This meant the developers had to adjust their deployment scripts to include the new datacenter, eg:

create keyspace MyKS
with placement_strategy = 'NetworkTopologyStrategy'
and strategy_options = {DC1 : 3, DC2 : 3}
and durable_writes = true;

became this:

create keyspace MyKS
with placement_strategy = 'NetworkTopologyStrategy'
and strategy_options = {DC1 : 3, DC2 : 3, DC3 : 3}
and durable_writes = true;

This meant updating the cassandra-topology.properties file on each node and DC3 added.

Migration complete, DC3 was renamed to DC1 and the original DC1 was taken out in the topology files. Unfortunately a number of deployment scripts did not get reverted to the original 2 DC set up and continued to reference DC3 in drop and create scripts.

This mostly worked harmlessly under 1.0, but a recent upgrade to 1.2 became more problematic. Developers complained that they could no longer drop keyspaces with errors such as:

org.apache.thrift.transport.TTransportException
at org.apache.thrift.transport.TIOStreamTransport.read(TIOStreamTransport.java:132)
at org.apache.thrift.transport.TTransport.readAll(TTransport.java:84)
at org.apache.thrift.transport.TFramedTransport.readFrame(TFramedTransport.java:129)
at org.apache.thrift.transport.TFramedTransport.read(TFramedTransport.java:101)
at org.apache.thrift.transport.TTransport.readAll(TTransport.java:84)
at org.apache.thrift.protocol.TBinaryProtocol.readAll(TBinaryProtocol.java:378)
at org.apache.thrift.protocol.TBinaryProtocol.readI32(TBinaryProtocol.java:297)
at org.apache.thrift.protocol.TBinaryProtocol.readMessageBegin(TBinaryProtocol.java:204)
at org.apache.thrift.TServiceClient.receiveBase(TServiceClient.java:69)
at org.apache.cassandra.thrift.Cassandra$Client.recv_system_drop_keyspace(Cassandra.java:1437)
at org.apache.cassandra.thrift.Cassandra$Client.system_drop_keyspace(Cassandra.java:1424)
at org.apache.cassandra.cli.CliClient.executeDelKeySpace(CliClient.java:1364)
at org.apache.cassandra.cli.CliClient.executeCLIStatement(CliClient.java:249)
at org.apache.cassandra.cli.CliMain.processStatementInteractive(CliMain.java:213)
at org.apache.cassandra.cli.CliMain.evaluateFileStatements(CliMain.java:393)
at org.apache.cassandra.cli.CliMain.main(CliMain.java:272)
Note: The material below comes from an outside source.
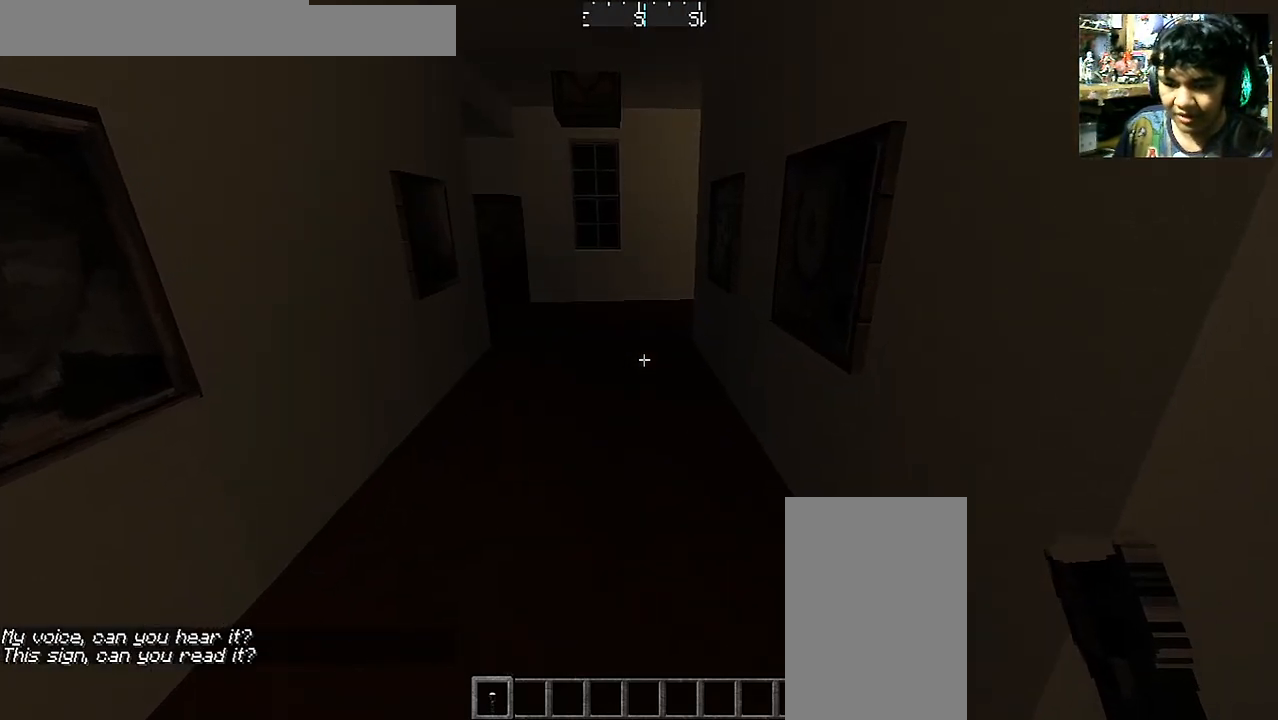
{"keys": [], "mouse": [], "events": [[50, "w", "up"], [150, "s", "down"], [250, "a", "up"], [250, "d", "down"], [400, "s", "up"], [467, "d", "up"]]}
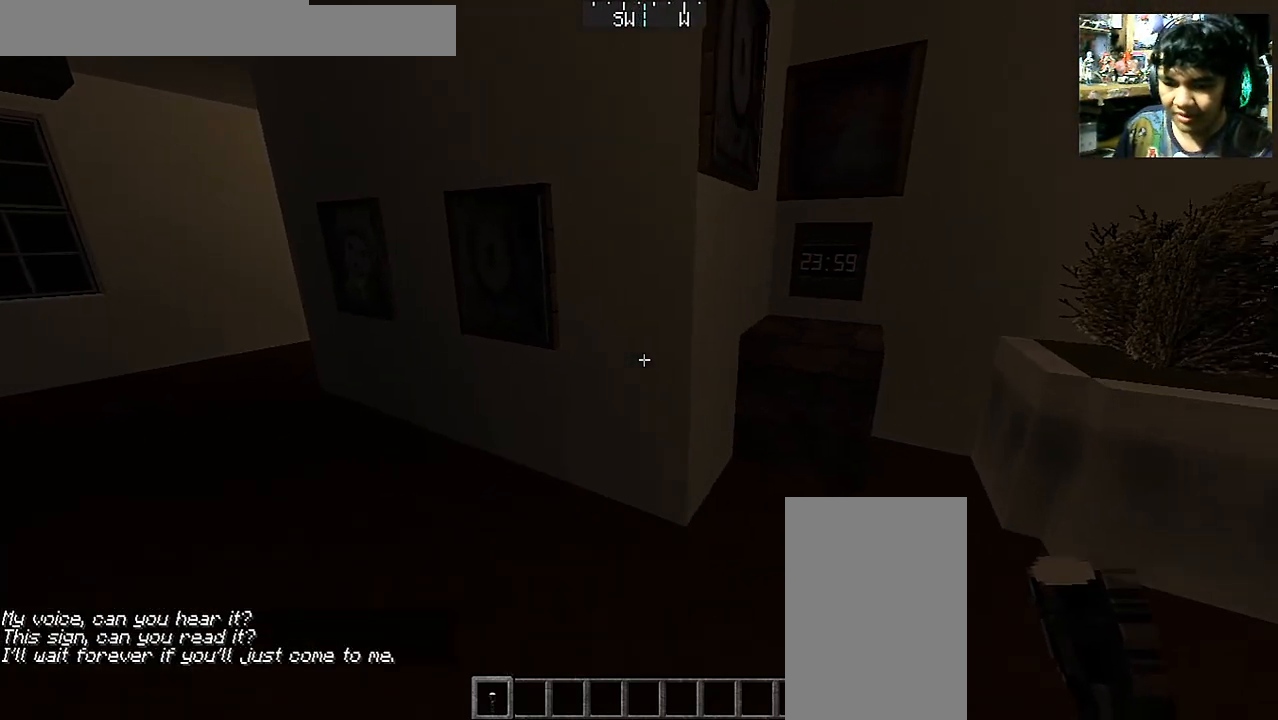
{"keys": [], "mouse": [], "events": []}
Under v1.0 about 1 in 5-10 attempts to drop a keyspace would randomly fail even though DC3 was still referenced in the scripts. Under v1.2, it was consistently doing so.

The developers updated their script and references to DC3 removed. I then attempted to update one of the keyspaces manually (using the cassandra-cli) to rid it of DC3 but was left with the solitary error message:


org.apache.thrift.transport.TTransportException

Stubborn!

I then snuck the DC3 configuration back into the cassandra-topology.properties file on the node which I was working. Even though the DC3 nodes no longer existed, that did the trick! DC3 was then removed by updating all affected keyspaces using the cli. Now the deployment scripts drop/create keyspaces without issue.
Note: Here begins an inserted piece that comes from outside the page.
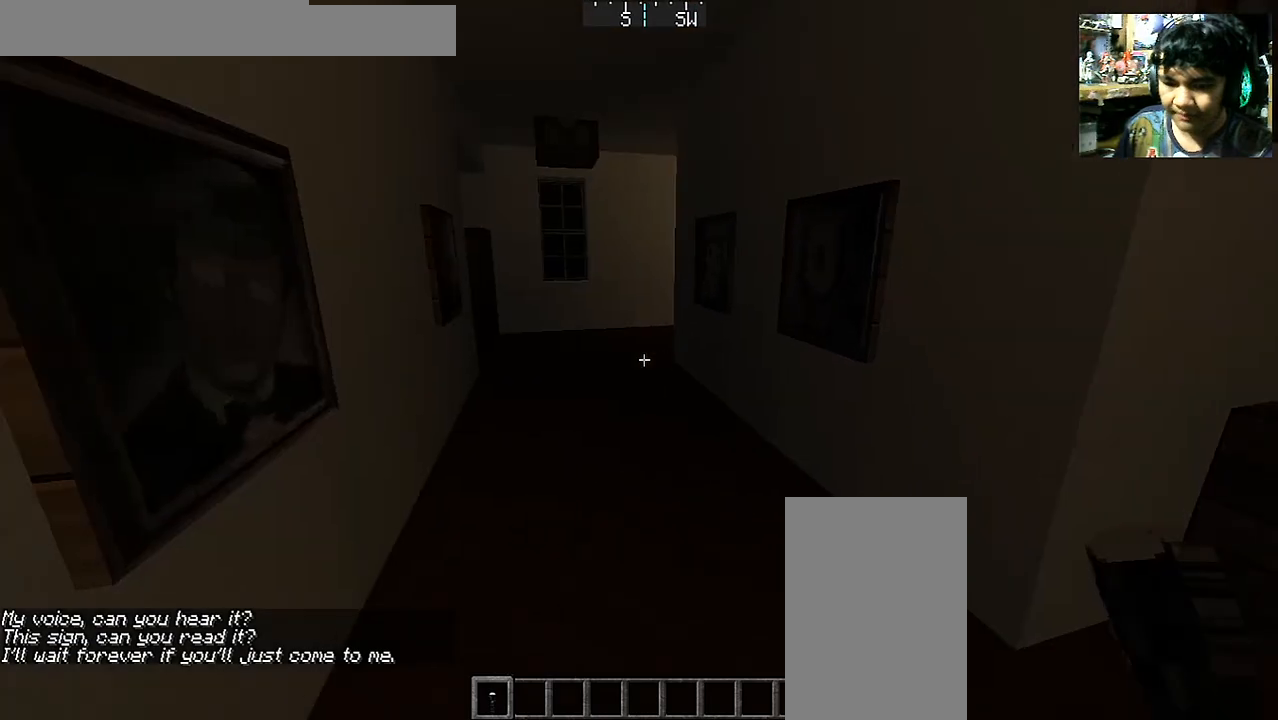
{"keys": [], "mouse": [], "events": []}
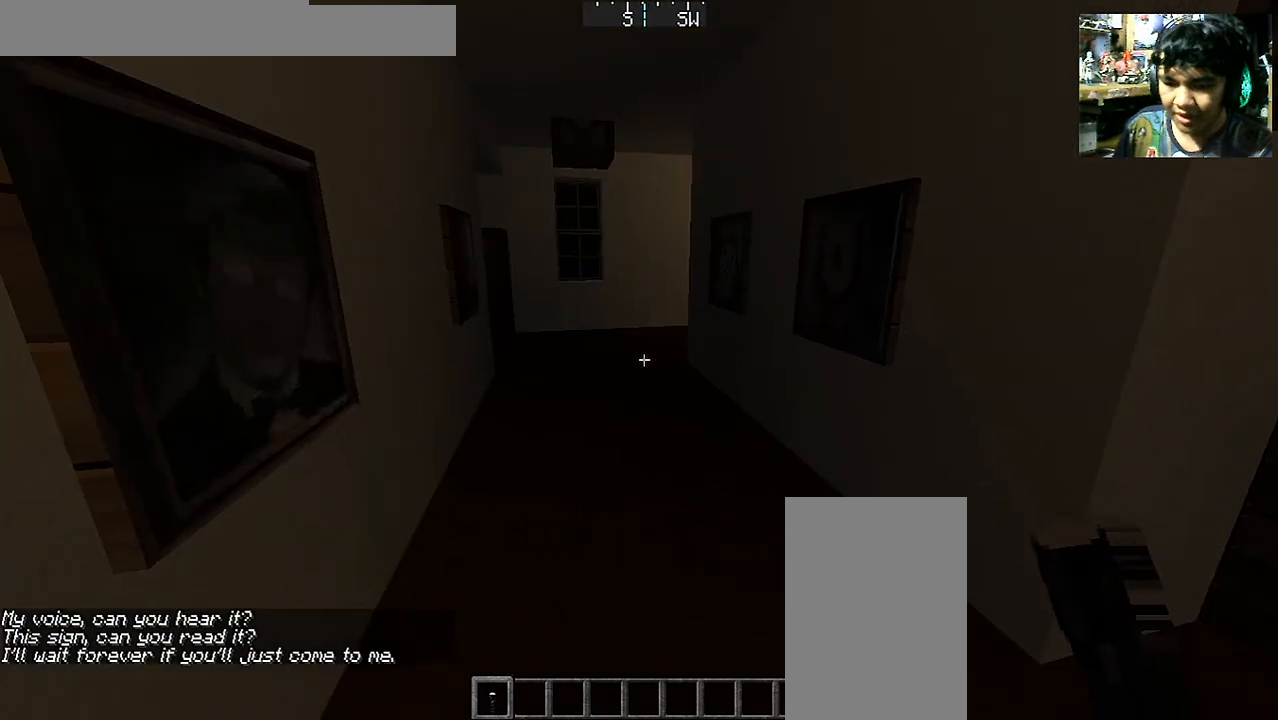
{"keys": [], "mouse": [], "events": []}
Hope that is helpful to someone out there!

UPDATE 3 April 2014

Unfortunately I spoke to soon. Although the cluster was seemingly ok (according to nodetool ring/info/describecluster), there were errors in the log of the nature of:

(on the node where I made the cassandra topology update)

java.lang.RuntimeException: java.io.IOException: Connection reset by peer
at org.apache.cassandra.db.ColumnSerializer.serialize(ColumnSerializer.java:59)
at org.apache.cassandra.db.ColumnSerializer.serialize(ColumnSerializer.java:30)
at org.apache.cassandra.db.ColumnFamilySerializer.serialize(ColumnFamilySerializer.java:73)
at org.apache.cassandra.db.RowMutation$RowMutationSerializer.serialize(RowMutation.java:392)
at org.apache.cassandra.db.RowMutation$RowMutationSerializer.serialize(RowMutation.java:377)
at org.apache.cassandra.net.MessageOut.serialize(MessageOut.java:120)
at org.apache.cassandra.net.OutboundTcpConnection.write(OutboundTcpConnection.java:255)
at org.apache.cassandra.net.OutboundTcpConnection.writeConnected(OutboundTcpConnection.java:201)
at org.apache.cassandra.net.OutboundTcpConnection.run(OutboundTcpConnection.java:149)
Caused by: java.io.IOException: Connection reset by peer
at sun.nio.ch.FileDispatcher.write0(Native Method)
at sun.nio.ch.SocketDispatcher.write(SocketDispatcher.java:29)
at sun.nio.ch.IOUtil.writeFromNativeBuffer(IOUtil.java:69)
at sun.nio.ch.IOUtil.write(IOUtil.java:40)
at sun.nio.ch.SocketChannelImpl.write(SocketChannelImpl.java:336)
at java.nio.channels.Channels.writeFullyImpl(Channels.java:59)
at java.nio.channels.Channels.writeFully(Channels.java:81)
at java.nio.channels.Channels.access$000(Channels.java:47)
at java.nio.channels.Channels$1.write(Channels.java:155)
at java.io.BufferedOutputStream.flushBuffer(BufferedOutputStream.java:65)
at java.io.BufferedOutputStream.write(BufferedOutputStream.java:109)
at org.xerial.snappy.SnappyOutputStream.dump(SnappyOutputStream.java:297)
at org.xerial.snappy.SnappyOutputStream.rawWrite(SnappyOutputStream.java:244)
at org.xerial.snappy.SnappyOutputStream.write(SnappyOutputStream.java:99)
at java.io.DataOutputStream.write(DataOutputStream.java:90)
at org.apache.cassandra.utils.ByteBufferUtil.write(ByteBufferUtil.java:328)
at org.apache.cassandra.utils.ByteBufferUtil.writeWithLength(ByteBufferUtil.java:315)
at org.apache.cassandra.db.ColumnSerializer.serialize(ColumnSerializer.java:55)
... 8 more

(on other nodes)
org.apache.cassandra.db.UnknownColumnFamilyException: Couldn't find cfId=eb68069e-20b7-394c-9a3f-a727d45ec594

I then noticed that root had ownership of the cassandra-topology.properties file. So I quickly changed this, but it made no difference. Then I restarted the instance and that made no difference either.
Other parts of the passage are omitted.